• _Required action_
An exact copy of all records is expected, minus the images.

[[ Source data, beginning ]]

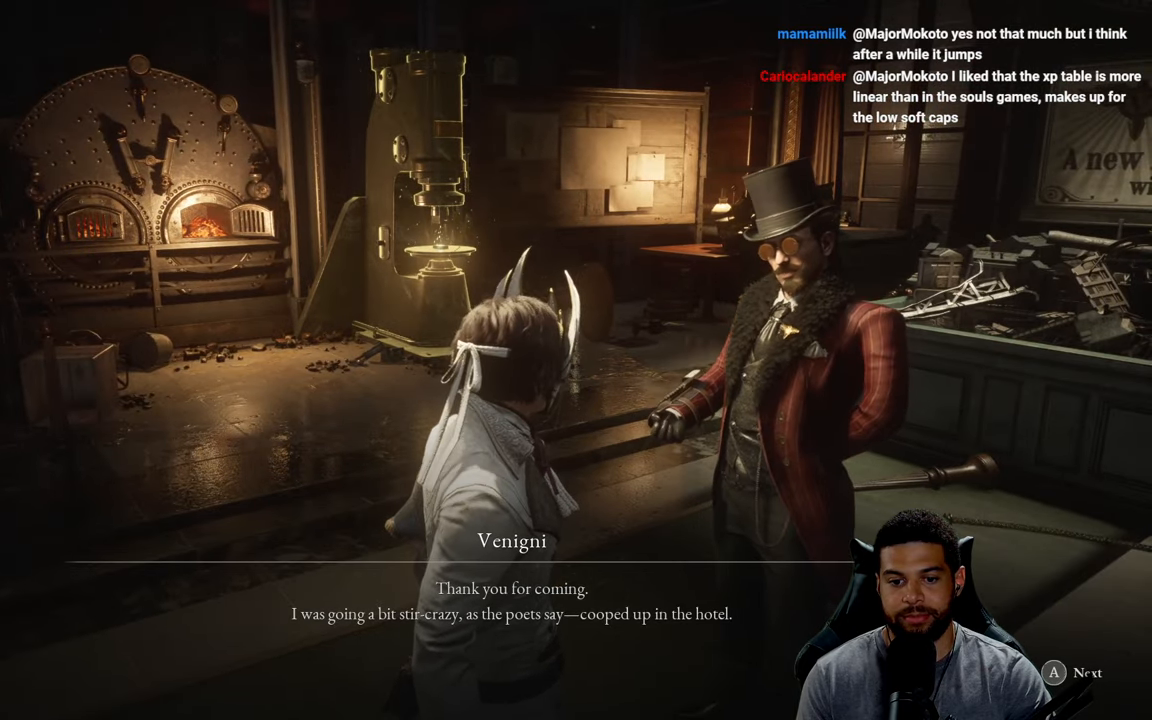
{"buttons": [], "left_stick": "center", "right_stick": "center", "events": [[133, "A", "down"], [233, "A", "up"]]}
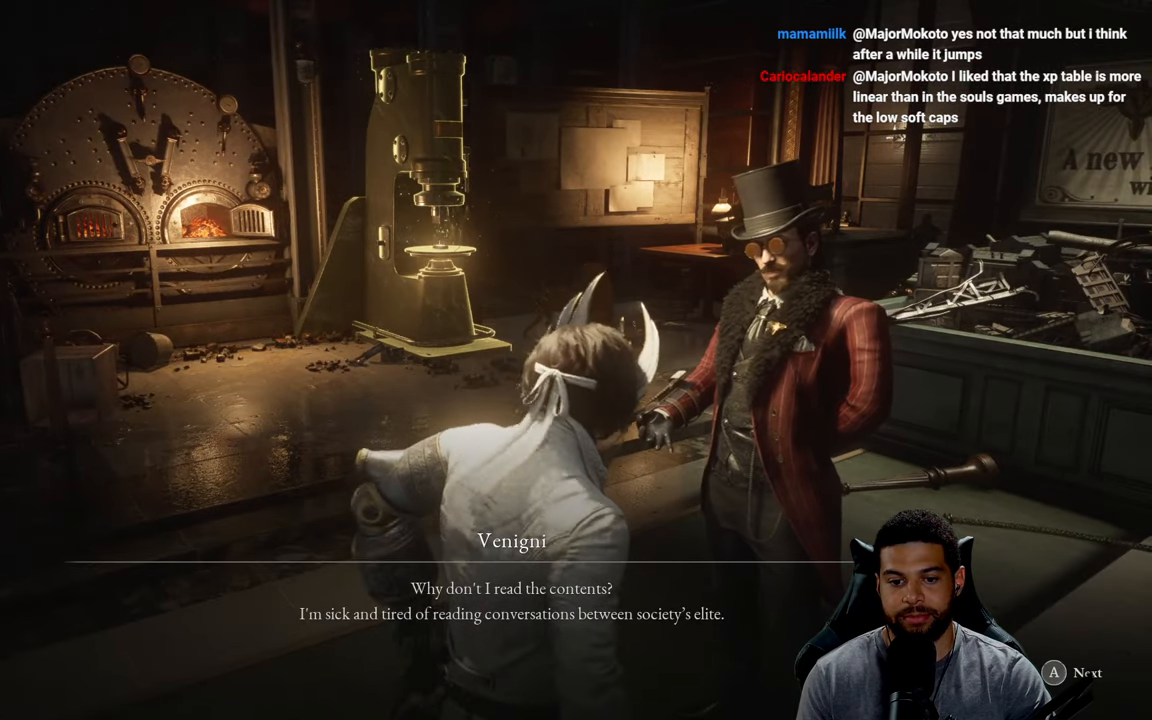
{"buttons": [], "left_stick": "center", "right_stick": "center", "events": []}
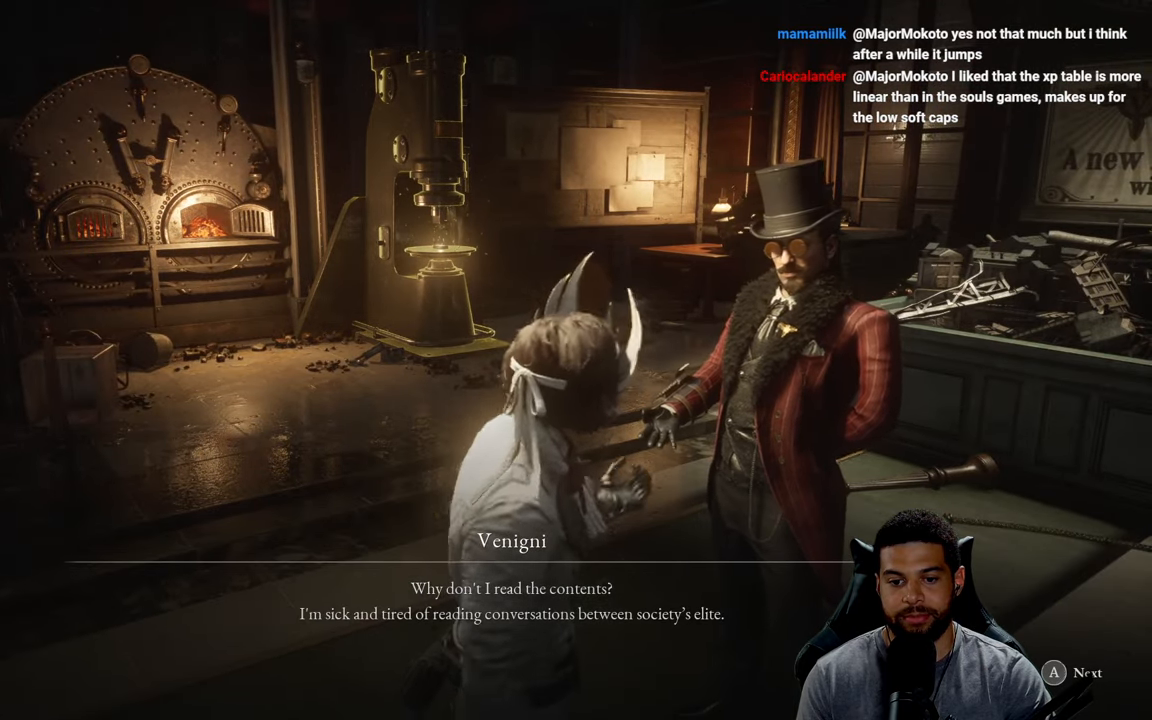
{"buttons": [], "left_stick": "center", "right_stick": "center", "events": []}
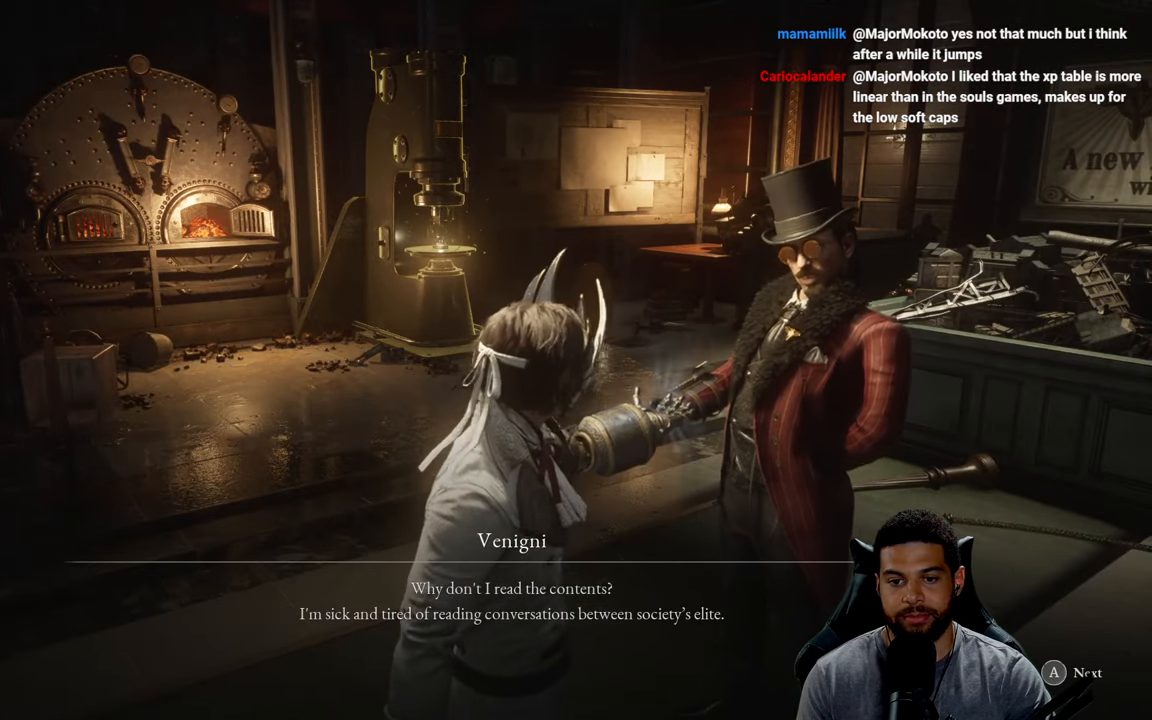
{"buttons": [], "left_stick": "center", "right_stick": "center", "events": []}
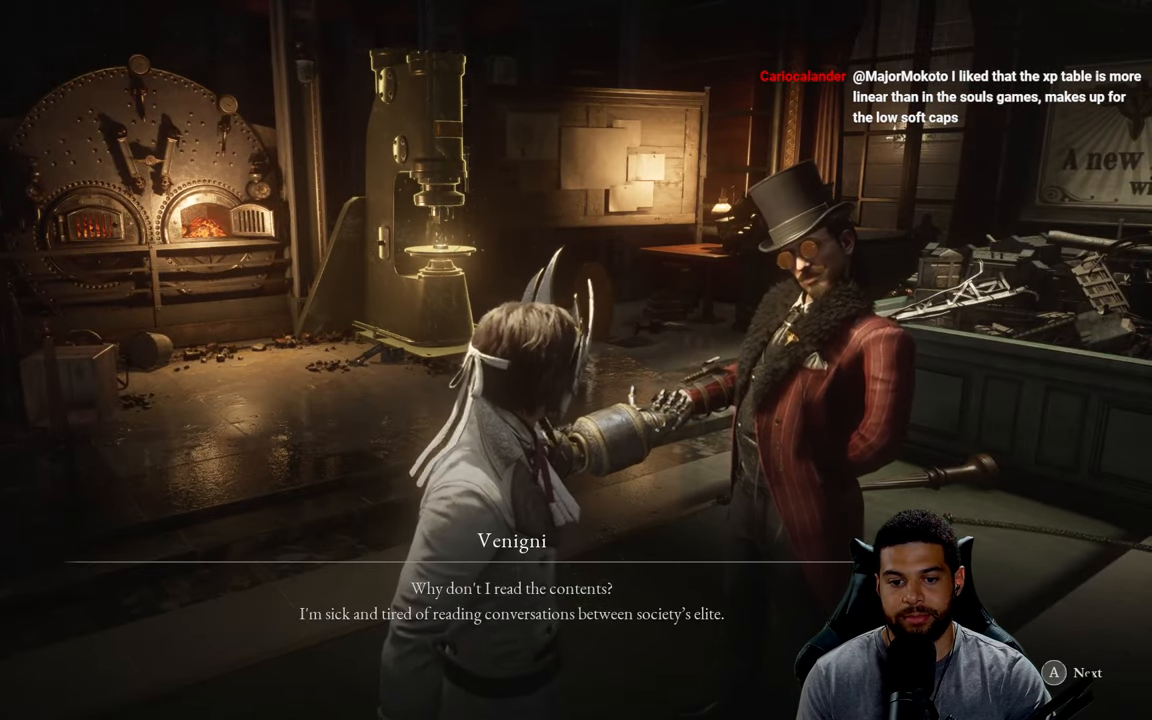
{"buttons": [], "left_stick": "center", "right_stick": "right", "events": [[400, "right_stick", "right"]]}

[[ Source data, end ]]

• _Solution_
{"buttons": [], "left_stick": "center", "right_stick": "center", "events": [[133, "A", "down"], [233, "A", "up"]]}
{"buttons": [], "left_stick": "center", "right_stick": "center", "events": []}
{"buttons": [], "left_stick": "center", "right_stick": "center", "events": []}
{"buttons": [], "left_stick": "center", "right_stick": "center", "events": []}
{"buttons": [], "left_stick": "center", "right_stick": "right", "events": [[400, "right_stick", "right"]]}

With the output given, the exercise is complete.